### WORK ITEM
Repeat the rows starting at the one that contains "63: (1265, 271)" and ending at the one that contains "81: (1252, 247)", keeping both of those rows.

### AVAILABLE DATA
• • • • • • •

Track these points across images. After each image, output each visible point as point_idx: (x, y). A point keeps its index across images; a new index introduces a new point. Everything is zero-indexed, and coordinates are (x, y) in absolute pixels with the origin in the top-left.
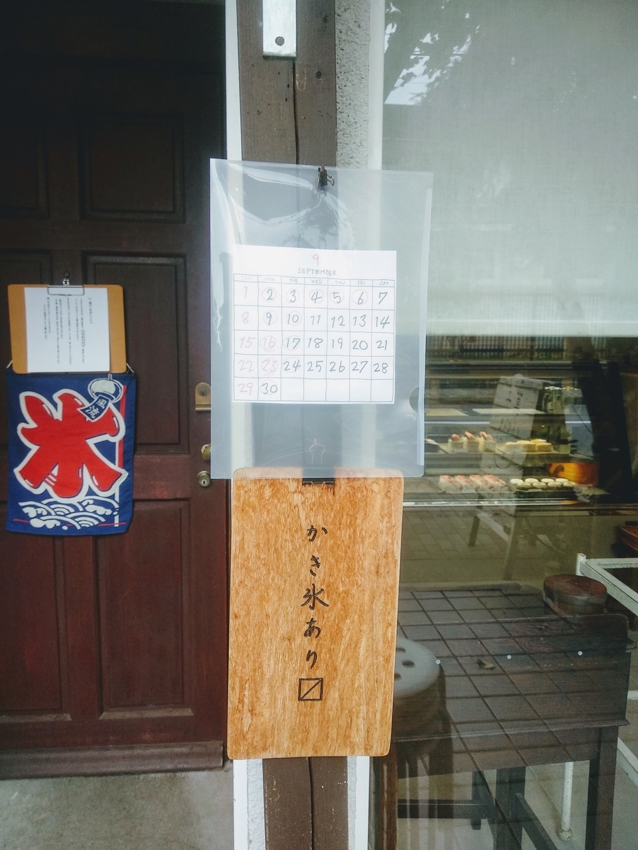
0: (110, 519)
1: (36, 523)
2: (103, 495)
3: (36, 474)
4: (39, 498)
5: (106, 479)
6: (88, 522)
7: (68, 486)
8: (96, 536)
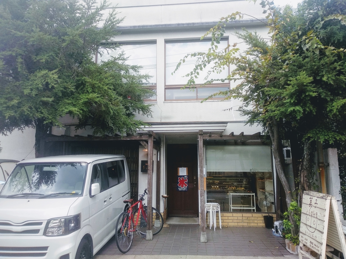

• • • • • • •

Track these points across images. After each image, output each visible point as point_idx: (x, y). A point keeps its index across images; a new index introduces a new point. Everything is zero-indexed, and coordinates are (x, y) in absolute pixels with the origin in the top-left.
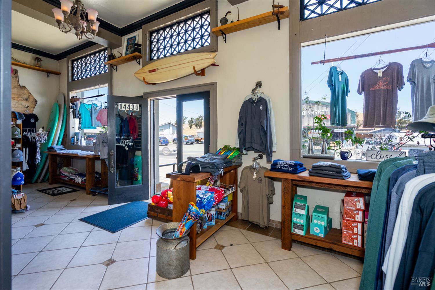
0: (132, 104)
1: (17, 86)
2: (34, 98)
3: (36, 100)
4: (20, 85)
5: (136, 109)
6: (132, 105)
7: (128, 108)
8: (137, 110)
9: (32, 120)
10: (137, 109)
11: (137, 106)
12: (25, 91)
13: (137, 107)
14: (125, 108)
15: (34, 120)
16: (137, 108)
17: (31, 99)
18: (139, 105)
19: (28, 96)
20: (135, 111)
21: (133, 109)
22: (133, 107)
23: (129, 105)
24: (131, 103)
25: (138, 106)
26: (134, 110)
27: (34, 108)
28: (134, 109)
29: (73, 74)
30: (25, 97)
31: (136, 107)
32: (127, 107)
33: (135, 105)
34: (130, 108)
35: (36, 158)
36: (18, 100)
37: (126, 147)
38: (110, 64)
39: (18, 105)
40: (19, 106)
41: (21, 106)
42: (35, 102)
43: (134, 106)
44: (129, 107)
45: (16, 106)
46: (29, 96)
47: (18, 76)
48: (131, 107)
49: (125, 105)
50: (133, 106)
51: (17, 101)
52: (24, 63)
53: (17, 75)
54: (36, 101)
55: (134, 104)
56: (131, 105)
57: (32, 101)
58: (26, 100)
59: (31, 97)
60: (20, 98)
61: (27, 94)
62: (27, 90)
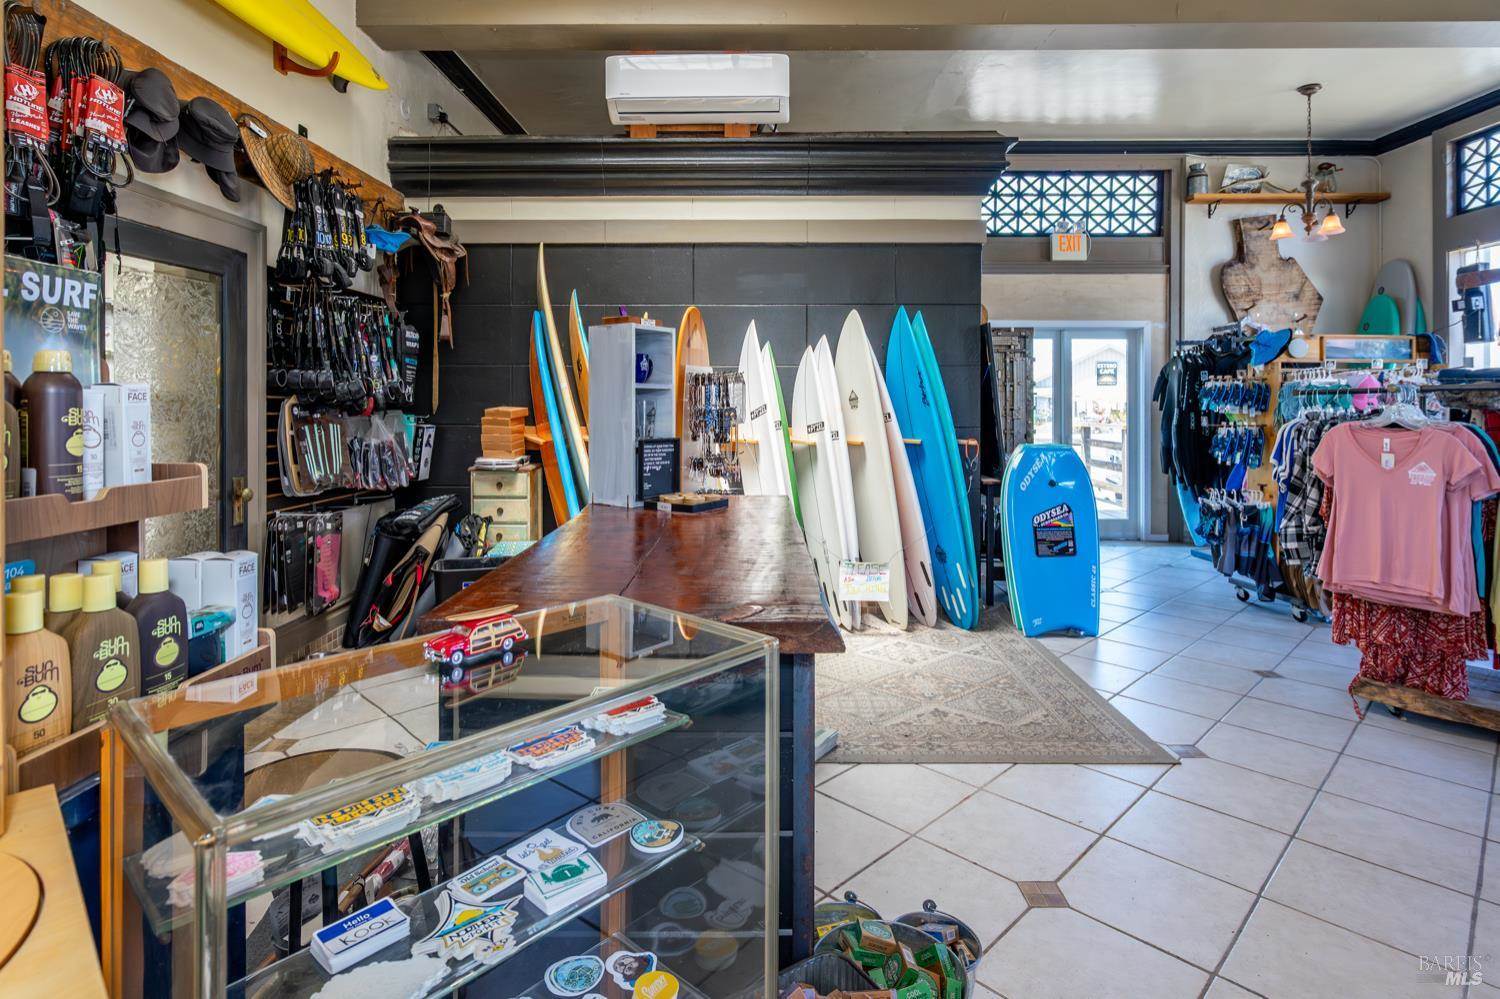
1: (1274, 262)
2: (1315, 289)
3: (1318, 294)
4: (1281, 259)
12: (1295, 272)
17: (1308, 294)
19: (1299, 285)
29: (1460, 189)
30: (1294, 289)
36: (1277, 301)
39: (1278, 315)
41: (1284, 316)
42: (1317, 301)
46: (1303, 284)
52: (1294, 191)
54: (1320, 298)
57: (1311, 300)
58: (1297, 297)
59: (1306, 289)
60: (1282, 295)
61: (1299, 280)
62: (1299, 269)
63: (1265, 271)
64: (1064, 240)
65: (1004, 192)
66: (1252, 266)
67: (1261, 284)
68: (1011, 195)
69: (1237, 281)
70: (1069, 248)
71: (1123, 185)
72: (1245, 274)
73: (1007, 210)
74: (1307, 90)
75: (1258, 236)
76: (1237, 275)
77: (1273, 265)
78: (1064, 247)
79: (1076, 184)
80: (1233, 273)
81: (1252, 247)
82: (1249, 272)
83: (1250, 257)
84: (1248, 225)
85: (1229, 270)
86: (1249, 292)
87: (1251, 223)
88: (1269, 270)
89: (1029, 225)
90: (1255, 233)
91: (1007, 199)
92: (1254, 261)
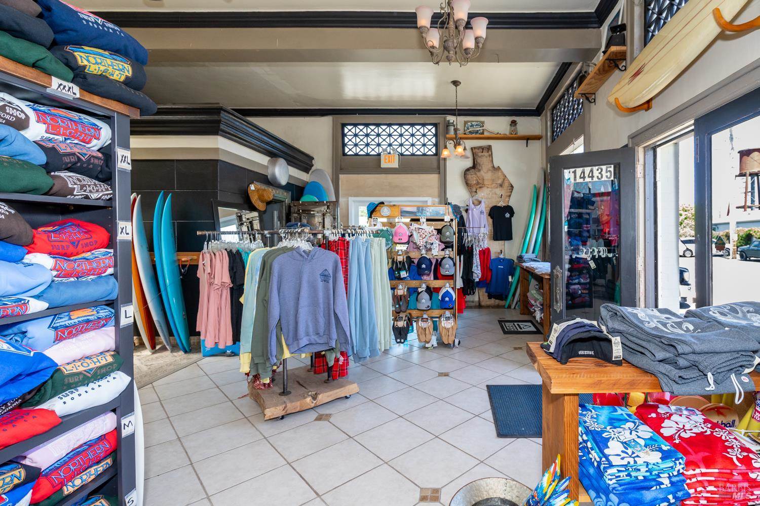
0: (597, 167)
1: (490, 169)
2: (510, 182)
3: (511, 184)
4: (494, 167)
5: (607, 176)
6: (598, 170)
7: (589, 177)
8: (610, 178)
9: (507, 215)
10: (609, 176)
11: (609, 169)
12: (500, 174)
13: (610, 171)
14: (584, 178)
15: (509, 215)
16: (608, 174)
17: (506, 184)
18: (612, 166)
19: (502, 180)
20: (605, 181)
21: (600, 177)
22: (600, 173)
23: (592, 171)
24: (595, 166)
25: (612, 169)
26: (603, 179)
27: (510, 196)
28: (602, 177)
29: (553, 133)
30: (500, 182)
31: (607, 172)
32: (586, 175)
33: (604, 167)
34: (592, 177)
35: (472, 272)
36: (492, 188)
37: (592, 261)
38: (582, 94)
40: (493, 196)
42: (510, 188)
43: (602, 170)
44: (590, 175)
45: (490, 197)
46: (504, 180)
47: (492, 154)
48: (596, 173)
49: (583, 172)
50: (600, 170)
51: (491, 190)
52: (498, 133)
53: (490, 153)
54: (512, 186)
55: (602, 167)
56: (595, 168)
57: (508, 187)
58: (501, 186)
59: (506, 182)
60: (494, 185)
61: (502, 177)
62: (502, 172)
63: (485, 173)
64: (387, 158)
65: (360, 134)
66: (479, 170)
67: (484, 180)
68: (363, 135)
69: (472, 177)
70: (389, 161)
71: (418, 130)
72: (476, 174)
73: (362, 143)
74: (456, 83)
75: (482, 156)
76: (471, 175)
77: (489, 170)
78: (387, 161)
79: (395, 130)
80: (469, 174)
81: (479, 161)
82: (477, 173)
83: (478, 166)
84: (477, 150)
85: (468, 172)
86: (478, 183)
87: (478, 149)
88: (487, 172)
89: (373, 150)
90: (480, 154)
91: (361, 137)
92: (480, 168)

• • • • • • •

### SOLUTION BELOW
63: (1265, 271)
64: (1064, 240)
65: (1004, 192)
66: (1252, 266)
67: (1261, 284)
68: (1011, 195)
69: (1237, 281)
70: (1069, 248)
71: (1123, 185)
72: (1245, 274)
73: (1007, 210)
74: (1307, 90)
75: (1258, 236)
76: (1237, 275)
77: (1273, 265)
78: (1064, 247)
79: (1076, 184)
80: (1233, 273)
81: (1252, 247)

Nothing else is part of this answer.